The Professor Who Taught Us What a Real Evangelical Looks Like

Glen Stassen by Danske Kirkedage / Flickr.com
Glen Stassen by Danske Kirkedage / Flickr.com

What is the best meaning of the word “evangelical?" Perhaps this: a deep belief in Jesus, a consistent commitment to follow Jesus, and a real love for Jesus — one who applies Jesus’ life and teachings to their everyday lives. By that definition, Glen Stassen was an evangelical — the best kind. If more evangelicals were like him, the term would have an enormously better image in our society.

Glen Stassen died on April 26 from an aggressive cancer. He leaves a great deficit in the church’s integrity and our nation’s ability to think and act ethically, as he influenced countless believers’ understanding of the gospel of the kingdom of God. I count myself among them. Glen was a dear friend, a kindred spirit, a key ally, and beloved member of Sojourners Board of Directors.

Many years ago, a very keen young man visited the Sojourners Community. He had been reading Sojourners magazine and following our little community in Washington, D.C. He told us he was a professor of ethics at Southern Baptist Theological Seminary, but he just came to volunteer and to live with us for a while. So Glen stayed in one of our households and helped with the food line that gave away bags of groceries to low-income families just 20 blocks from the White House — which he thought was quite a moral parable.
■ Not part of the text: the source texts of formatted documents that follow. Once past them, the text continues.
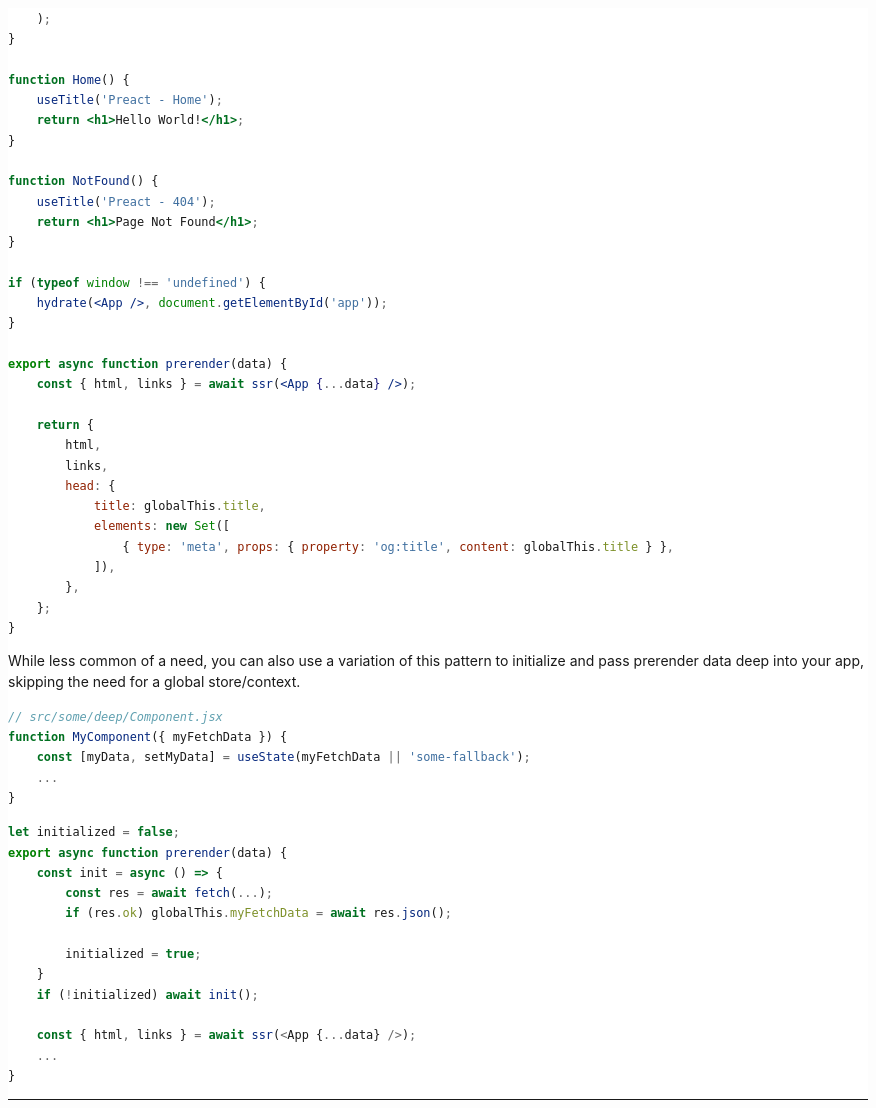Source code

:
 ```jsx
    );
}

function Home() {
    useTitle('Preact - Home');
    return <h1>Hello World!</h1>;
}

function NotFound() {
    useTitle('Preact - 404');
    return <h1>Page Not Found</h1>;
}

if (typeof window !== 'undefined') {
    hydrate(<App />, document.getElementById('app'));
}

export async function prerender(data) {
    const { html, links } = await ssr(<App {...data} />);

    return {
        html,
        links,
        head: {
            title: globalThis.title,
            elements: new Set([
                { type: 'meta', props: { property: 'og:title', content: globalThis.title } },
            ]),
        },
    };
}
```

While less common of a need, you can also use a variation of this pattern to initialize and pass prerender data deep into your app, skipping the need for a global store/context.

```jsx
// src/some/deep/Component.jsx
function MyComponent({ myFetchData }) {
	const [myData, setMyData] = useState(myFetchData || 'some-fallback');
	...
}
```

```js
let initialized = false;
export async function prerender(data) {
    const init = async () => {
        const res = await fetch(...);
        if (res.ok) globalThis.myFetchData = await res.json();

        initialized = true;
    }
    if (!initialized) await init();

    const { html, links } = await ssr(<App {...data} />);
    ...
}
```

---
He spoke of how Christians must not just “believe” in Christ, but also follow him. When you were around Glen, you always ended up talking about Jesus and the kingdom of God. That was his life and his life work.
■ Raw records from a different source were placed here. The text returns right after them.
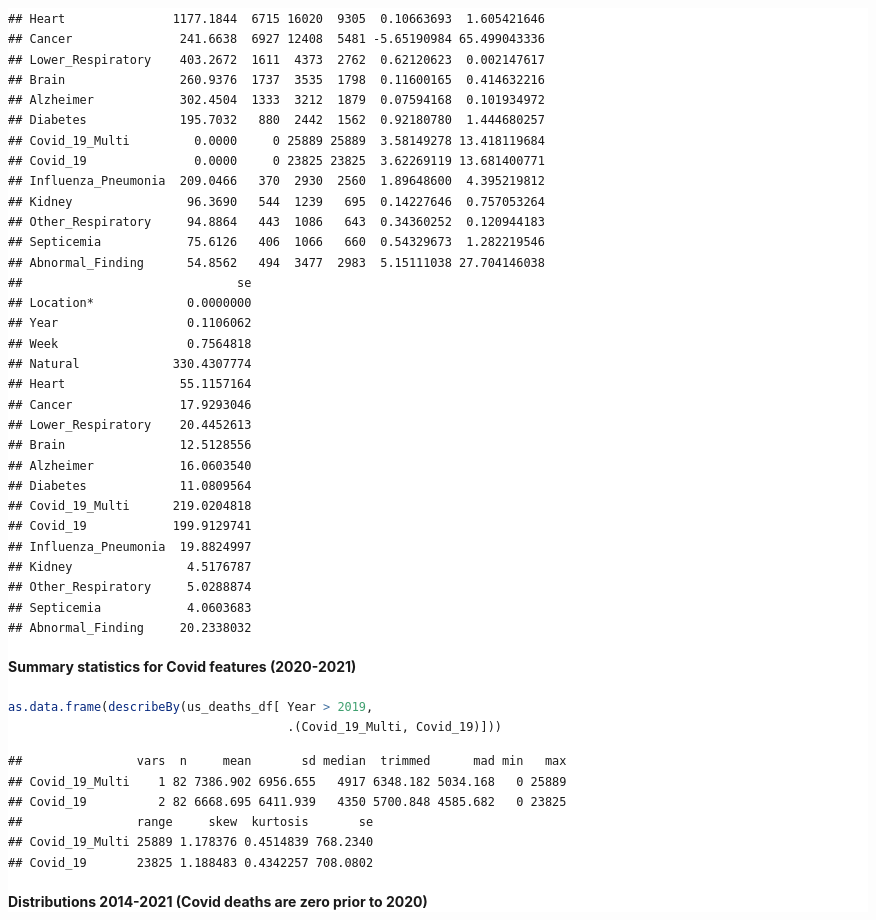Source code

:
 ```
## Heart               1177.1844  6715 16020  9305  0.10663693  1.605421646
## Cancer               241.6638  6927 12408  5481 -5.65190984 65.499043336
## Lower_Respiratory    403.2672  1611  4373  2762  0.62120623  0.002147617
## Brain                260.9376  1737  3535  1798  0.11600165  0.414632216
## Alzheimer            302.4504  1333  3212  1879  0.07594168  0.101934972
## Diabetes             195.7032   880  2442  1562  0.92180780  1.444680257
## Covid_19_Multi         0.0000     0 25889 25889  3.58149278 13.418119684
## Covid_19               0.0000     0 23825 23825  3.62269119 13.681400771
## Influenza_Pneumonia  209.0466   370  2930  2560  1.89648600  4.395219812
## Kidney                96.3690   544  1239   695  0.14227646  0.757053264
## Other_Respiratory     94.8864   443  1086   643  0.34360252  0.120944183
## Septicemia            75.6126   406  1066   660  0.54329673  1.282219546
## Abnormal_Finding      54.8562   494  3477  2983  5.15111038 27.704146038
##                              se
## Location*             0.0000000
## Year                  0.1106062
## Week                  0.7564818
## Natural             330.4307774
## Heart                55.1157164
## Cancer               17.9293046
## Lower_Respiratory    20.4452613
## Brain                12.5128556
## Alzheimer            16.0603540
## Diabetes             11.0809564
## Covid_19_Multi      219.0204818
## Covid_19            199.9129741
## Influenza_Pneumonia  19.8824997
## Kidney                4.5176787
## Other_Respiratory     5.0288874
## Septicemia            4.0603683
## Abnormal_Finding     20.2338032
```

#### Summary statistics for Covid features (2020-2021)  


```r
as.data.frame(describeBy(us_deaths_df[ Year > 2019, 
                                       .(Covid_19_Multi, Covid_19)]))
```

```
##                vars  n     mean       sd median  trimmed      mad min   max
## Covid_19_Multi    1 82 7386.902 6956.655   4917 6348.182 5034.168   0 25889
## Covid_19          2 82 6668.695 6411.939   4350 5700.848 4585.682   0 23825
##                range     skew  kurtosis       se
## Covid_19_Multi 25889 1.178376 0.4514839 768.2340
## Covid_19       23825 1.188483 0.4342257 708.0802
```

#### Distributions 2014-2021 (Covid deaths are zero prior to 2020)  
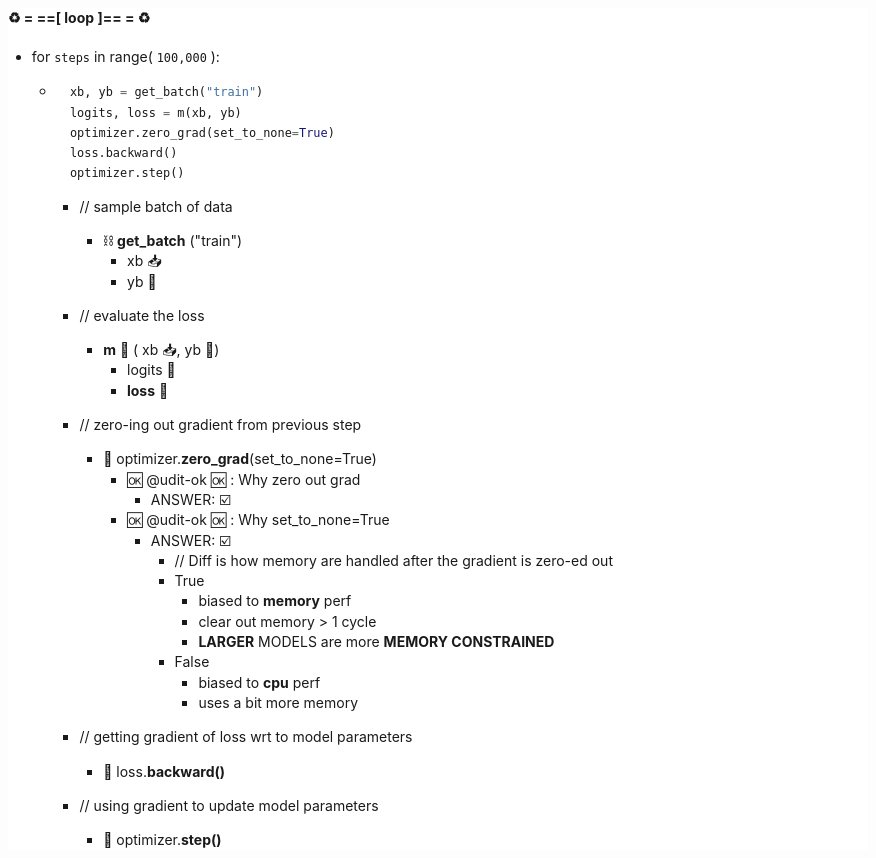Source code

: #### ♻️ = ==[ loop ]== = ♻️

- for `steps` in range( `100,000` ):

  - ```python
      xb, yb = get_batch("train")
      logits, loss = m(xb, yb)
      optimizer.zero_grad(set_to_none=True)
      loss.backward()
      optimizer.step()
    ```

    - // sample batch of data
      - ⛓️ **get_batch** ("train")
        - xb 📥
        - yb 🎯

    - // evaluate the loss
      - **m** 🧠 ( xb 📥, yb 🎯)
        - logits 🧮
        - **loss** 🪬
    - // zero-ing out gradient from previous step
      - 🧩 optimizer.**zero_grad**(set_to_none=True)
        - 🆗 @udit-ok 🆗 : Why zero out grad
          - ANSWER: ☑️
        - 🆗 @udit-ok 🆗 : Why set_to_none=True
          - ANSWER: ☑️
            - // Diff is how memory are handled after the gradient is zero-ed out
            - True
              - biased to **memory** perf
              - clear out memory > 1 cycle
              - **LARGER** MODELS are more **MEMORY CONSTRAINED**
            - False
              - biased to **cpu** perf
              - uses a bit more memory
    - // getting gradient of loss wrt to model parameters
      - 🪬 loss.**backward()**
    - // using gradient to update model parameters
      - 🧩 optimizer.**step()**
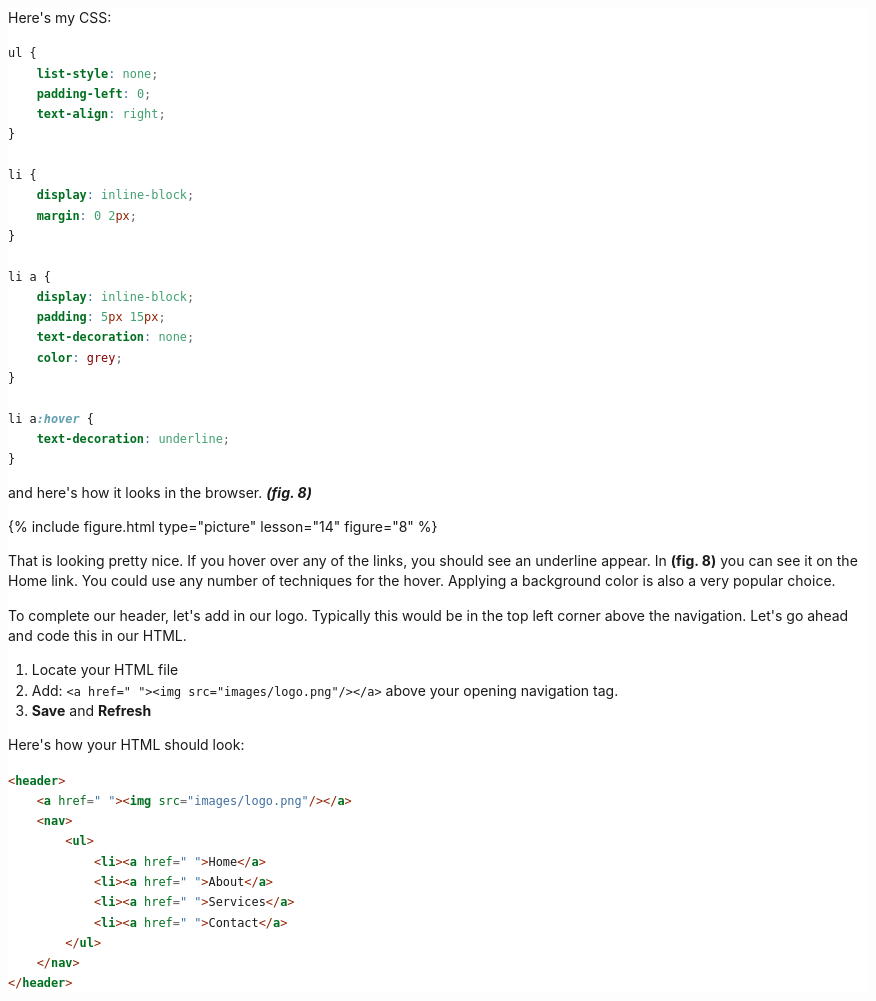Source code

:Here's my CSS:

```css
ul {
	list-style: none;
	padding-left: 0;
	text-align: right;
}

li {
	display: inline-block;
	margin: 0 2px;	
}

li a {
	display: inline-block;
	padding: 5px 15px;
	text-decoration: none;
	color: grey;
}

li a:hover {
	text-decoration: underline;
}
```

and here's how it looks in the browser. *__(fig. 8)__*

{% include figure.html type="picture" lesson="14" figure="8" %}

That is looking pretty nice. If you hover over any of the links, you should see an underline appear. In __(fig. 8)__ you can see it on the Home link. You could use any number of techniques for the hover. Applying a background color is also a very popular choice.

To complete our header, let's add in our logo. Typically this would be in the top left corner above the navigation. Let's go ahead and code this in our HTML.

1. Locate your HTML file
2. Add: `<a href=" "><img src="images/logo.png"/></a>` above your opening navigation tag.
3. __Save__ and __Refresh__

Here's how your HTML should look:

```html
<header>
	<a href=" "><img src="images/logo.png"/></a>
	<nav>
		<ul>
			<li><a href=" ">Home</a>
			<li><a href=" ">About</a>
			<li><a href=" ">Services</a>
			<li><a href=" ">Contact</a>
		</ul>
	</nav>
</header>
```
Glen Stassen was not only a professor of Christian ethics (both at Southern and later at Fuller Theological Seminary), but he was also an activist for ethics who knew how to affect society. Like his father, Harold Stassen, a former governor and presidential candidate from Minnesota, Glen sought to bring Christian ethics to public life. When I worked with Glen on the strategy committee of the national Nuclear Weapons Freeze campaign, I saw not just an ethical theorist but a smart practitioner who knew how to mobilize movements and change public policy. Glen wanted to change the world, just as Jesus called his disciples to do.
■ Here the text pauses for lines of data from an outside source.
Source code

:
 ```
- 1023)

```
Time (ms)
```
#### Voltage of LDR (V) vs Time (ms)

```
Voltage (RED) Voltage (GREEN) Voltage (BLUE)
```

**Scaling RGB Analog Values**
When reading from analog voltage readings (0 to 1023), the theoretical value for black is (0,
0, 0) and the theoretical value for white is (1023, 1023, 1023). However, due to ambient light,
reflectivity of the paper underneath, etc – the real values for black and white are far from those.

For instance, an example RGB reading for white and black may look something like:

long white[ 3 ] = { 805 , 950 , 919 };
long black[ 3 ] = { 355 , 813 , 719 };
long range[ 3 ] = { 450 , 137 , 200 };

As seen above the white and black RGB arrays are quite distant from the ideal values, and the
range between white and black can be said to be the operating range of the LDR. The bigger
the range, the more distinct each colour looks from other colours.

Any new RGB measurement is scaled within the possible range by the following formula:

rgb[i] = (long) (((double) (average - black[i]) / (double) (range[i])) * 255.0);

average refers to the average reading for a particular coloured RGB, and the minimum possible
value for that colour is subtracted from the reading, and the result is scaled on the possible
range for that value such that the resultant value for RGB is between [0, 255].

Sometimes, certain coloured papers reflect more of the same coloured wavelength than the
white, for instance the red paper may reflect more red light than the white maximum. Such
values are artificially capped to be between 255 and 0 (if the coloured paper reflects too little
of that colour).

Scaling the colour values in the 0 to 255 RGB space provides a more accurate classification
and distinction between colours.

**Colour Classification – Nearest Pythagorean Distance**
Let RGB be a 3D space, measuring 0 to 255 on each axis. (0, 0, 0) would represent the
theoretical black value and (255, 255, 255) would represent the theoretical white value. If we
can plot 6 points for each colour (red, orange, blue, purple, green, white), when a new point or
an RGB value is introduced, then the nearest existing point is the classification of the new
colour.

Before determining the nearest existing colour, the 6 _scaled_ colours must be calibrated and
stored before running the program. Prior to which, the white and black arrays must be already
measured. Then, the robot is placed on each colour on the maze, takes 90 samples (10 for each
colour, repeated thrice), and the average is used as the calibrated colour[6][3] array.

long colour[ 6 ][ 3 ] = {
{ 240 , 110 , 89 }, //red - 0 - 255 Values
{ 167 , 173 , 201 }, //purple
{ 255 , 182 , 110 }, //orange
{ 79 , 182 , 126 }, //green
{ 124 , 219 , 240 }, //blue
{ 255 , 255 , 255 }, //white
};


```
Glen Stassen was a deeply respected scholar whose book, Kingdom Ethics — co-written with his friend and current Sojourners board member, David Gushee — was the constant theme of his life and work. He taught us all the meaning of Jesus and the new order Jesus brought into the world; he showed us what it meant to live by the values of that kingdom without ethical equivocation, false dualism, or political compromise. No American theologian of his generation taught us more about Jesus and what it truly means to follow Christ than Glen Stassen. As a professor, Glen was more than just an academic. He was a formative influence to students around the world, many of whom are also professors today, and all of whom were mentored, and not just taught, by Glen.

It was Glen Stassen who introduced the church and the nation to the powerful vision of just peacemaking, both going deeper than — and transcending — the old concepts of pacifism and just war. Just peacemaking guides us toward the faithful and effective actions that both prevent and end wars, through the creative and critical practices of conflict resolution. More than any other voice on the theological scene, Glen moved us beyond peace loving to peacemaking. He showed us what the world needs most from Christians is not theoretical debates about war, but the courageous and risky vocation of being peacemakers in the world — the ones whom Jesus called “the children of God.” Rather than standing above the world’s conflicts in our pulpit debates, we must come down to the ground where the conflicts are occurring and find the best ways to reduce and end them. Glen’s just peacemaking writings called serious Christians to that task and provided substantial direction for actually doing it.

Beyond the shallow and privatized pietism of his era, Glen Stassen gave us “a thicker Jesus” — the title of his latest book about “incarnational discipleship” — and what it means to follow Jesus into the kingdom of God and into the world.

Glen kept calling us all to go deeper in our faith, and we will — with his ideas, his passion, and his spirit.